Intervention de Marie-Claire Aoun

Réunion du 15 décembre 2016 à 11h15
Mission d'information sur les relations politiques et économiques entre la france et l'azerbaïdjan au regard des objectifs français de développement de la paix et de la démocratie au sud caucase

Marie-Claire Aoun, directrice du centre « Énergie » de l'Institut français des relations internationales (IFRI :

Cette politique contracyclique est plutôt saluée par les institutions internationales, mais son effet reste très limité.

Les pays producteurs de pétrole, à l'exception, peut-être, de la Norvège, ne parviennent pas à diversifier leur économie et restent extrêmement dépendants de la rente pétrolière. C'est le cas de l'Azerbaïdjan.

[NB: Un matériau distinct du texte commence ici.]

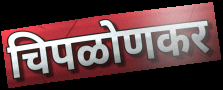
चिपळोणकरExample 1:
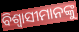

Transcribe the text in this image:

ବିଶ୍ୱାସୀମାନଙ୍କୁ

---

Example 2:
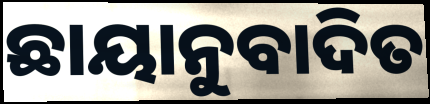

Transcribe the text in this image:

ଛାୟାନୁବାଦିତ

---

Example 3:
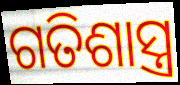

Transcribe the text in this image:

ଗତିଶାସ୍ତ୍ର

L'échec des politiques de diversification s'explique par une série de mécanismes économiques. Selon une théorie largement diffusée dans la littérature de l'économie politique, les ressources pétrolières permettent de retarder toute réforme démocratique dans ces pays. Dans les périodes où les cours du pétrole sont élevés, on redistribue la rente pétrolière à la population : on augmente fortement les dépenses sociales, les salaires des fonctionnaires et les primes, on finance un système largement fondé sur le secteur public et on parvient ainsi à calmer les revendications démocratiques. Dans ces conditions, on n'arrive pas à développer les secteurs qui créent de la valeur ajoutée. Inversement, l'absence ou le déficit de démocratie a un impact négatif sur la croissance économique – ce que certains exemples semblent confirmer, mais d'autres non : on peut notamment penser à la Chine. En tout cas, la rente pétrolière conforte les régimes en place, ainsi que nous pouvons le constater dans les pays du Moyen-Orient. Dans les périodes où les cours sont bas, comme ces deux dernières années, ces régimes se sentent parfois déstabilisés parce qu'ils n'ont plus les moyens d'apaiser les revendications démocratiques.

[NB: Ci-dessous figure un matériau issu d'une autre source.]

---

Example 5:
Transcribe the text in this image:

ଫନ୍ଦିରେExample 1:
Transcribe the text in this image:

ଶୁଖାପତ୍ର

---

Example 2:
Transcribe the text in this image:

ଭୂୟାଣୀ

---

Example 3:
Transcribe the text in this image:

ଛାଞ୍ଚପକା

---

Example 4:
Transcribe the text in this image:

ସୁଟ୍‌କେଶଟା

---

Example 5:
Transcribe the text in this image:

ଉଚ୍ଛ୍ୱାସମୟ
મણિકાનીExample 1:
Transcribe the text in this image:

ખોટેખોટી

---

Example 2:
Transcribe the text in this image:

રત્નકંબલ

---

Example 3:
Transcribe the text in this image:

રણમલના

Selon cette même théorie, la rente pétrolière alimente aussi la corruption. Je n'ai pas étudié de manière précise le cas de l'Azerbaïdjan de ce point de vue. Quoi qu'il en soit, la situation s'est très sensiblement améliorée au cours des dernières années : il y a désormais une transparence accrue dans l'industrie pétrolière, et les initiatives visant à rendre les revenus pétroliers plus transparents se sont multipliées. Les compagnies pétrolières sont désormais obligées de rendre publiques toutes les sommes qu'elles versent aux États, ceux-ci étant pour leur part obligés de rendre publiques toutes les sommes qu'ils reçoivent. Le respect de ces exigences fait partie des critères appliqués par les institutions internationales lorsqu'elles accordent des prêts. L'Azerbaïdjan s'inscrit lui aussi dans ce mouvement de transparence accrue. Son fonds souverain n'est pas nécessairement un modèle de transparence, mais il est considéré comme un exemple de bonne gestion des revenus pétroliers, ce qui est assez unique dans le paysage des pays producteurs de pétrole.

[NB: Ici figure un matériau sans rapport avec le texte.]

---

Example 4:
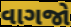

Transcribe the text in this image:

વાગજો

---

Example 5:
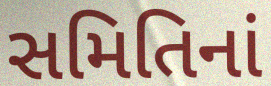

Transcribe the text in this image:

સમિતિનાં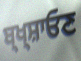
ਬ੍ਖ੍ਸ਼ਾਓਣ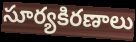
సూర్యకిరణాలుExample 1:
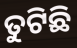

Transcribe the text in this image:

ତୁଟିଛି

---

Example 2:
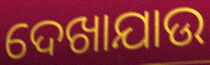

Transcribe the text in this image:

ଦେଖାଯାଉ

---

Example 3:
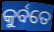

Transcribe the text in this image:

କୁର୍ବତେ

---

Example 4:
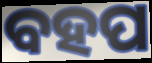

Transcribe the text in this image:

ବହପ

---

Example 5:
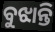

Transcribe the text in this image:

ବୁଝାନ୍ତିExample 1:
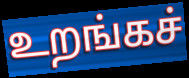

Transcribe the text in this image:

உறங்கச்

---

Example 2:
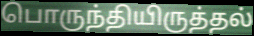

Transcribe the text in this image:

பொருந்தியிருத்தல்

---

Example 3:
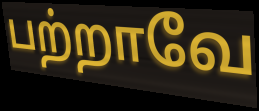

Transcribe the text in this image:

பற்றாவே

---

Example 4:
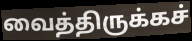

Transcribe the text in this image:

வைத்திருக்கச்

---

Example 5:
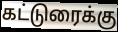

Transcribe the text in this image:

கட்டுரைக்கு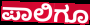
ಪಾಲಿಗೂ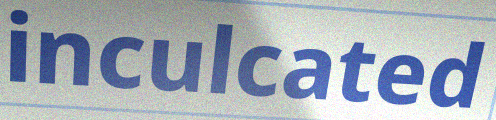
inculcated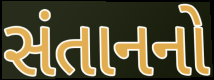
સંતાનનો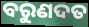
ବରୁଣଦତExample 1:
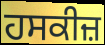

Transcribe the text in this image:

ਹਸਕੀਜ਼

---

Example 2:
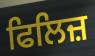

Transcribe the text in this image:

ਫਿਲਿਜ਼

Pour en revenir au potentiel pétrolier de l'Azerbaïdjan, n'oublions pas que nous sommes dans un contexte d'épuisement des ressources pétrolières à long terme. Dès lors, ainsi que le souligne le récent rapport du FMI, il est urgent que l'Azerbaïdjan engage des réformes pour diversifier son économie et créer de nouvelles sources de revenus, à plus forte raison dans le contexte actuel de faibles prix du pétrole.

Je préfère ne pas m'exprimer sur les points plus précis que vous avez soulevés concernant l'Azerbaïdjan, monsieur le président, car ils ne relèvent pas de mon domaine de compétence.